- Provided data:
|---|

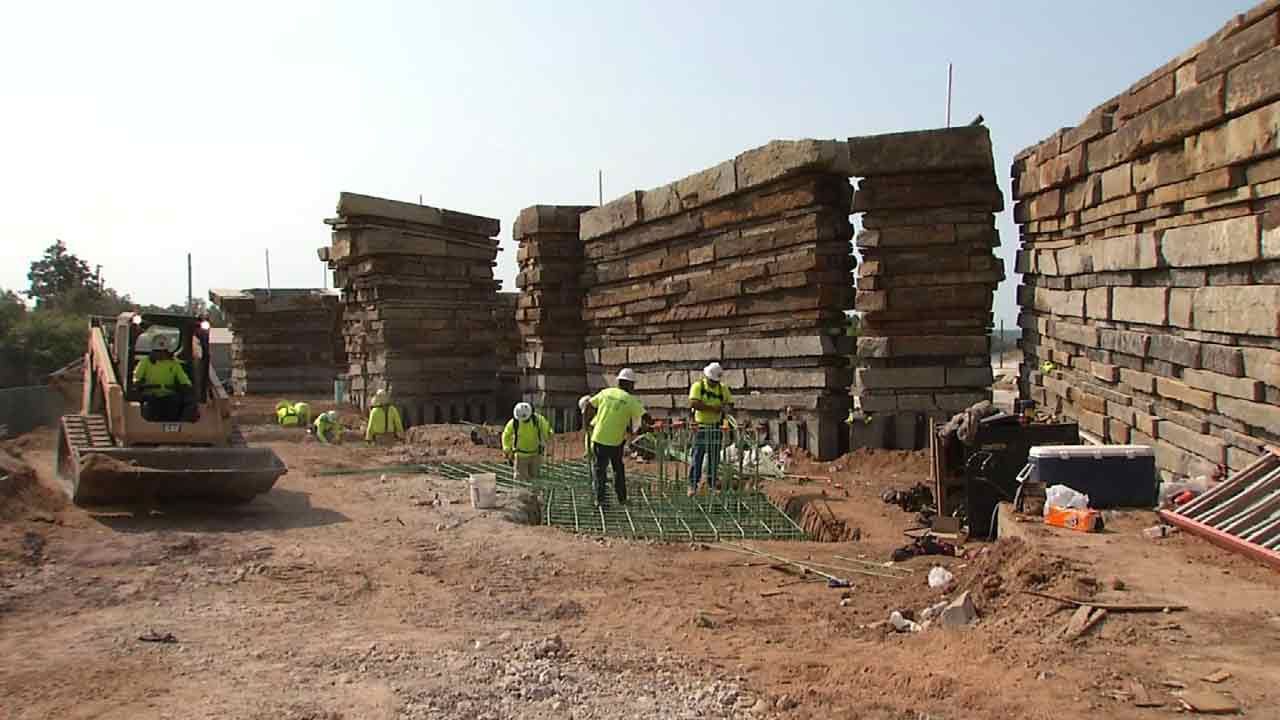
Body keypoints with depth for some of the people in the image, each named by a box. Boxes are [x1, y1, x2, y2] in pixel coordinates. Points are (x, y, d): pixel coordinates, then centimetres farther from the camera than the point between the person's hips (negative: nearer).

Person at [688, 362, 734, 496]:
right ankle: (693, 485, 1)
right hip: (701, 427, -3)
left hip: (716, 427, 4)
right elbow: (694, 403, -18)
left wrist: (725, 407, -12)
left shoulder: (723, 388, 8)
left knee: (714, 457, 7)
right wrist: (713, 408, -21)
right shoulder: (698, 386, -5)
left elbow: (730, 403, 12)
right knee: (697, 456, -3)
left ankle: (712, 486, 15)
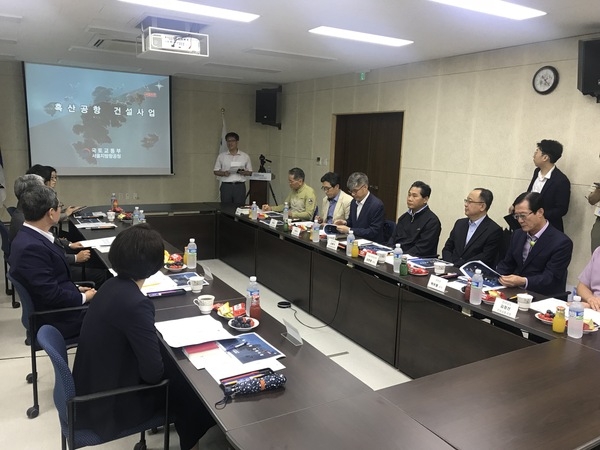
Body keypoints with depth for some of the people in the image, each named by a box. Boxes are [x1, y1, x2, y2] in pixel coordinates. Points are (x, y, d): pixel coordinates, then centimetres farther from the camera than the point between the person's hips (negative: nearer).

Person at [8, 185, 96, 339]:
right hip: (56, 320, -9)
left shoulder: (30, 237, 2)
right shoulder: (31, 247, -27)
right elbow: (51, 295, -26)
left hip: (56, 308, 9)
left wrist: (75, 288, 5)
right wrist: (83, 297, -13)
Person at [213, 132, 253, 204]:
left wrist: (243, 172, -12)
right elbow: (215, 171, 9)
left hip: (240, 186, 0)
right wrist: (224, 173, -11)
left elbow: (250, 172, 9)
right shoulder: (221, 156, 7)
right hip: (226, 186, 0)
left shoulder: (245, 156, 7)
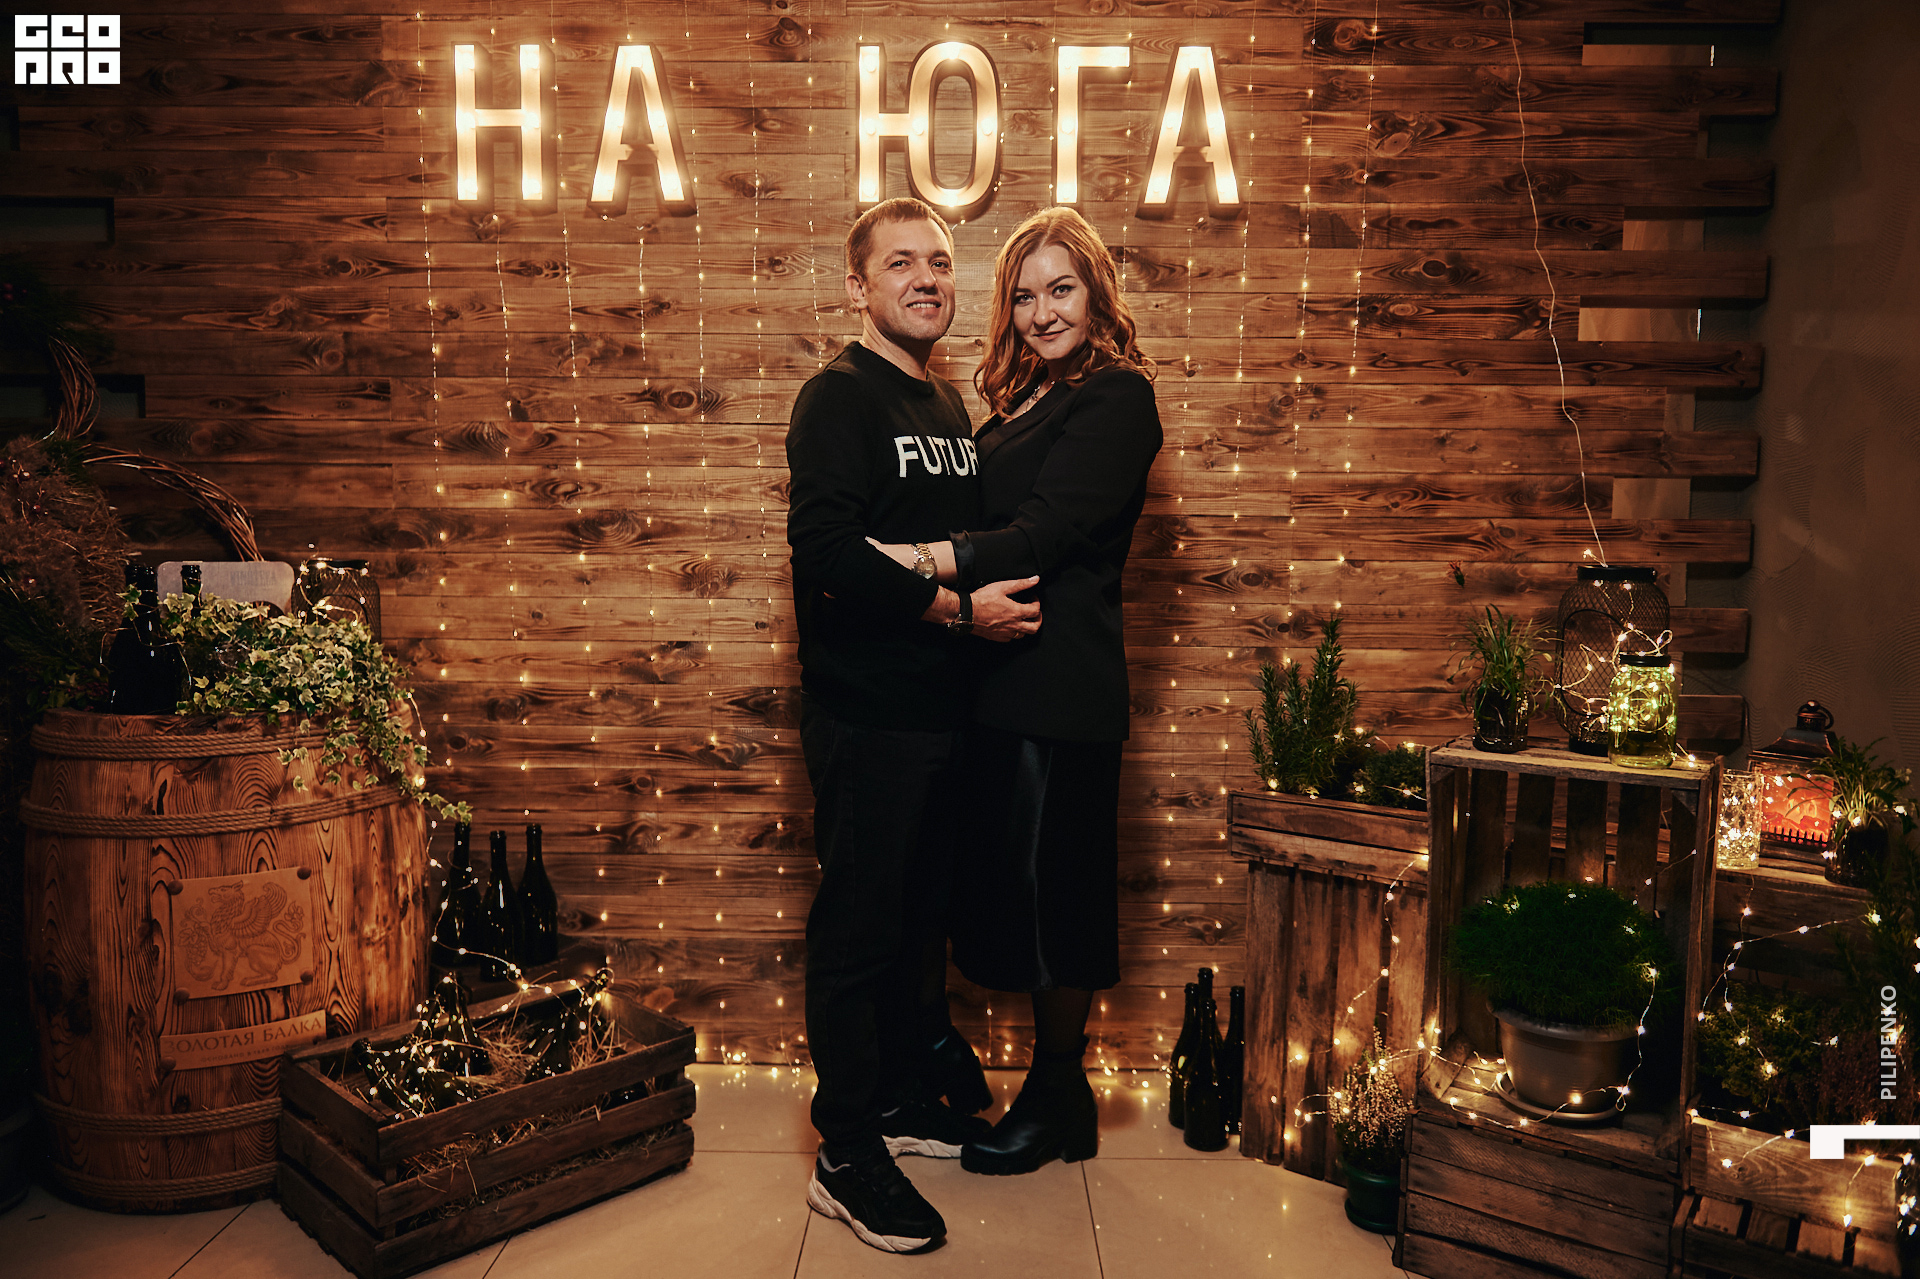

|---|

- Problem statement: The listing above is to be set down word for word, without its images.

- Output for this task:
Body keypoints with depth for some of the people in the image, each named by a box. Boxes are [x1, y1, x2, y2] in pixel coordinates. Points are (x, y, d): pixel coordinates, then centimetres farther from the camera than the point between the person's hips (negative: nearer).

Person at [688, 362, 734, 496]:
right ankle: (693, 485, 1)
right hip: (701, 427, -3)
left hip: (716, 427, 4)
right elbow: (694, 403, -18)
left wrist: (725, 407, -12)
left shoulder: (723, 388, 8)
left knee: (714, 457, 7)
right wrist: (713, 408, -21)
right shoulder: (698, 386, -5)
left elbow: (730, 403, 12)
right knee: (697, 456, -3)
left ankle: (712, 486, 15)
Body keypoints with depth for some of the people in the image, each named by a box. Boxes are [x1, y1, x2, y2] in pixel coordinates. Points are (x, y, d): pixel coordinates, then centimetres farther from the camera than the point between the person's hips (negative: nearer).

Person at [8, 185, 96, 339]:
right hip: (56, 320, -9)
left shoulder: (30, 237, 2)
right shoulder: (31, 247, -27)
right elbow: (51, 295, -26)
left hip: (56, 308, 9)
left wrist: (75, 288, 5)
right wrist: (83, 297, -13)
Person at [213, 132, 253, 204]:
left wrist: (243, 172, -12)
right elbow: (215, 171, 9)
left hip: (240, 186, 0)
right wrist: (224, 173, -11)
left elbow: (250, 172, 9)
right shoulder: (221, 156, 7)
right hip: (226, 186, 0)
left shoulder: (245, 156, 7)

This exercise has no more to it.